Cumulative and Spillover Effects

Finally, petitioner contends that the Court should not ignore the cumulative and spillover effects of his attorneys' deficiencies. Rather than evaluate each individual error separately, a court must consider a pattern of errors in its totality. Goodman v. Bertrand, 467 F.3d 1022, 1030 (7th Cir. 2006). Similarly, the Second Circuit has held that when some convictions are overturned, a court must consider any spillover effects on the remaining convictions. Lindstadt v. Keane, 239 F.3d 191, 205 (2d Cir. 2001). Yet the Court does not find any instances of constitutionally deficient performance here, so there is no pattern that must be considered in its totality. The Court is also not overturning any convictions, so there are no spillover effects.

Certificate of Appealability

Should petitioner wish to appeal, he must secure a certificate of appealability either from this Court or the Seventh Circuit. See Fed. R. App. P. 22(b); 28 U.S.C. § 2253(c)

(1). A certificate of appealability may issue only if the petitioner has made a "substantial showing of the denial of a constitutional right," § 2253(c)(2), which means that when the district court has denied the constitutional claims on the merits, the petitioner must show that "reasonable jurists would find the district court's assessment of the constitutional claims debatable or wrong," Slack v. McDaniel, 529 U.S. 473, 484 (2000). The petitioner need not show that his appeal will succeed, Miller--El v. Cockrell, 537 U.S. 322, 337 (2003), but he must show "something more than the absence of frivolity" or the existence of mere "good faith" on his part, id. at 338 (quoting Barefoot v. Estelle, 463 U.S. 880, 893 (1983)).
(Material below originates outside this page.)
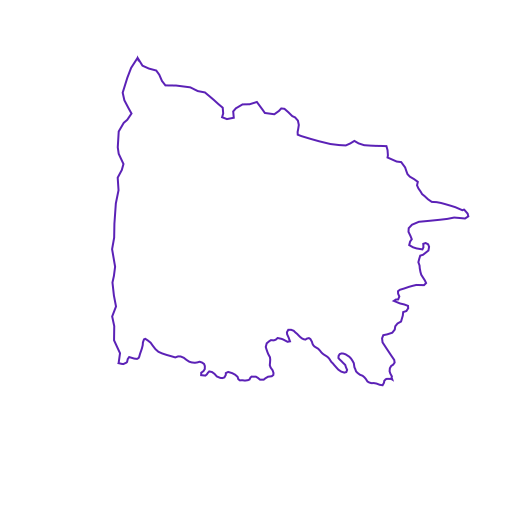 Grodno, Grodno, Belarus, rotated 21°
{"feature_id": "67162791B13547290723272", "entity_name": "Grodno", "entity_type": "district", "adm_level": 2, "iso_a3": "BLR", "parent_name": "Belarus", "parent_adm1": "Grodno", "projection": "natural_earth1", "projection_center": [24.107, 53.67], "detail": "fine", "context": "isolated", "style": "outline", "palette": "violet", "viewbox_px": 512, "rotation_deg": 21, "n_neighbors": 0, "source": "geoboundaries", "source_scale": "gbopen_adm2", "svg_char_len": 4489}
<svg xmlns="http://www.w3.org/2000/svg" viewBox="0 0 512 512"><g transform="rotate(21 256 256)"><path d="M433.6,138.1L432.3,139.3L429.7,139.2L424.6,139.0L419.7,139.3L413.7,139.8L409.7,140.2L405.3,141.0L400.7,142.5L396.2,141.4L392.0,139.7L388.9,138.7L386.5,136.8L383.4,134.7L381.0,132.3L380.5,128.8L376.1,127.6L371.2,126.8L368.1,125.3L365.9,122.8L363.5,119.9L357.9,116.3L353.5,117.4L347.5,117.1L343.5,116.9L343.1,114.8L340.9,110.1L338.4,106.7L334.0,108.2L328.5,110.2L323.4,111.9L317.2,113.8L311.4,114.1L306.6,113.3L303.7,117.1L300.2,120.6L294.0,122.6L285.3,124.8L273.6,126.3L265.0,127.1L255.4,127.8L251.5,127.8L250.4,125.3L249.9,122.4L249.0,118.3L246.6,114.6L242.8,112.6L239.7,112.4L234.7,110.2L229.8,108.4L226.7,109.2L225.4,112.4L222.3,117.1L213.0,119.3L209.9,117.2L201.6,111.9L195.7,116.6L189.1,119.3L184.3,125.3L182.9,129.2L185.7,134.9L179.8,138.6L174.6,138.6L174.3,134.7L171.8,129.5L166.3,127.6L160.4,125.3L149.7,121.6L142.5,122.9L134.2,122.1L120.3,125.5L110.3,129.2L105.5,126.3L100.7,121.4L96.4,118.6L88.8,119.4L81.8,119.0L74.8,113.7L74.9,114.1L74.4,113.6L72.0,125.1L72.0,135.7L73.0,151.3L77.3,157.8L83.8,163.5L88.7,167.6L87.0,175.0L84.8,179.1L83.2,188.9L88.0,204.1L91.2,209.8L99.3,217.6L99.9,223.8L98.8,232.4L104.1,243.9L106.3,257.1L112.2,276.5L117.0,289.7L119.2,301.2L128.3,316.5L130.5,325.6L131.5,332.2L137.5,343.8L143.4,353.3L143.4,358.2L143.4,364.0L148.8,372.3L153.7,385.6L163.9,395.5L166.1,405.1L166.1,405.3L168.1,405.0L169.5,404.8L170.9,404.4L173.2,402.0L173.6,401.1L173.2,398.2L173.8,395.8L179.1,395.4L181.8,394.7L182.9,393.4L183.1,392.1L182.8,388.9L182.7,385.5L182.6,383.1L182.2,379.9L181.4,377.2L181.3,374.0L182.3,373.0L185.2,373.6L188.7,374.7L191.7,376.7L195.5,379.0L199.2,380.4L203.3,380.6L207.9,380.4L212.1,380.0L217.0,379.6L219.3,377.6L221.7,376.8L225.1,376.9L228.3,377.9L231.6,378.6L234.1,378.4L237.2,377.6L239.3,376.4L241.3,374.9L243.8,374.8L246.2,375.4L247.7,377.1L248.7,379.9L248.2,382.3L246.7,384.6L247.5,386.9L251.6,385.8L252.5,384.2L252.9,382.4L253.7,380.5L256.6,380.1L259.5,380.9L262.6,382.5L266.4,382.6L268.4,382.0L270.0,380.7L270.4,377.9L269.8,376.1L271.6,374.2L275.8,373.9L279.1,374.3L282.1,375.4L283.6,377.3L285.4,377.9L288.0,376.8L290.3,376.3L293.0,374.8L294.2,373.6L294.4,371.5L295.1,370.2L299.1,368.7L301.4,369.1L304.1,370.0L307.5,368.7L308.6,366.8L310.5,364.4L313.8,362.6L314.8,360.9L314.3,359.0L312.5,356.8L309.6,354.9L308.0,353.0L307.3,350.5L306.4,347.6L305.3,345.5L302.6,343.2L301.1,341.6L299.0,339.1L297.7,337.4L297.3,333.7L298.9,330.8L300.1,329.2L302.8,328.4L304.4,327.1L305.6,324.8L309.6,324.2L311.3,324.2L316.2,324.8L318.3,323.5L315.8,320.6L313.1,317.9L312.2,316.1L312.6,313.3L315.2,312.3L318.0,312.3L320.0,313.2L322.4,314.0L324.5,315.0L326.3,315.8L328.6,316.5L330.5,316.6L332.1,316.3L333.2,314.8L334.8,313.7L336.5,314.0L339.0,316.1L340.2,317.7L341.5,318.8L342.9,319.5L344.4,319.8L347.3,320.3L349.8,321.5L351.4,322.5L353.0,323.2L354.7,323.7L357.3,324.2L359.0,324.6L361.0,325.5L362.5,326.6L364.3,327.9L366.2,328.7L368.1,329.8L371.2,331.4L373.6,332.6L377.0,333.4L380.3,333.2L381.9,332.0L381.9,329.7L380.0,327.8L378.3,325.7L375.0,324.3L373.8,323.7L370.9,322.5L369.5,321.7L368.9,319.6L369.3,317.6L370.8,316.3L372.5,315.8L374.9,315.7L379.2,316.6L381.5,317.7L383.7,319.3L385.7,321.0L386.5,322.4L387.0,323.3L387.9,324.8L389.0,325.8L390.8,327.9L392.8,328.8L395.6,329.6L398.4,329.6L400.7,330.4L402.7,331.5L405.0,333.2L406.7,333.5L409.1,333.4L411.6,332.4L414.2,331.9L417.6,331.9L420.5,331.3L420.9,328.4L420.5,326.6L421.3,324.6L422.2,323.8L426.3,322.3L427.5,322.5L426.1,320.8L426.0,319.7L423.6,317.7L422.0,315.7L421.2,312.8L421.6,310.2L423.0,308.3L423.6,305.8L422.3,303.5L418.1,300.6L410.5,295.2L405.1,291.3L403.2,287.7L403.2,284.3L406.5,282.2L410.7,278.8L411.9,275.0L411.2,271.7L412.3,268.3L414.9,265.2L414.4,259.0L413.5,255.6L416.1,253.5L416.8,250.3L415.8,248.1L411.9,248.1L407.4,248.7L400.8,248.5L402.2,246.5L404.3,245.6L404.3,242.4L402.2,240.3L401.2,238.0L402.4,236.0L405.9,233.3L409.7,230.1L412.8,227.8L416.0,225.6L423.3,223.0L424.5,220.3L422.4,218.3L419.4,216.1L417.0,214.3L415.2,211.9L413.3,208.8L412.1,206.3L409.8,203.6L409.4,200.1L409.2,196.8L411.5,195.0L413.4,191.8L415.0,189.1L414.3,185.4L412.5,183.4L409.7,183.1L407.8,184.7L409.2,187.9L409.0,190.2L403.1,191.4L399.4,191.6L395.1,190.9L394.7,187.3L395.4,184.5L393.0,181.9L389.7,178.8L388.6,175.3L390.4,170.9L395.8,165.7L406.1,160.6L415.2,156.0L421.3,152.8L427.2,149.1L431.6,147.8L437.7,146.1L440.0,142.9L438.4,140.6L433.7,138.1L433.6,138.1Z" fill="none" stroke="#5b21b6" stroke-width="2"/></g></svg>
Here, petitioner's underlying constitutional claims, e.g., due process, are without merit. They either depend on Illinois law, which is not relevant to his federal convictions, or have already been addressed by the court of appeals. His other allegations of attorney error are either frivolous or serve only to illustrate how well his attorneys did represent him. Accordingly, the Court does not find that reasonable jurists would find its assessment of the constitutional claims debatable or wrong. A certificate of appealability will not be issued. If petitioner wishes to appeal, he may request that a circuit judge issue the certificate. See Fed. R. App. P. 22(b)(1).


Petitioner's motion to vacate, set aside, or correct his sentence pursuant to 28 U.S.C. § 2255 (Doc. 12) is DENIED. Petitioner's motions for summary judgment (Doc.

30) and to expedite the entry of orders (Doc. 35) are DENIED as moot. The Court declines to issue a certificate of appealability. This case is DISMISSED WITH PREJUDICE. The Clerk of Court is DIRECTED to enter judgment accordingly.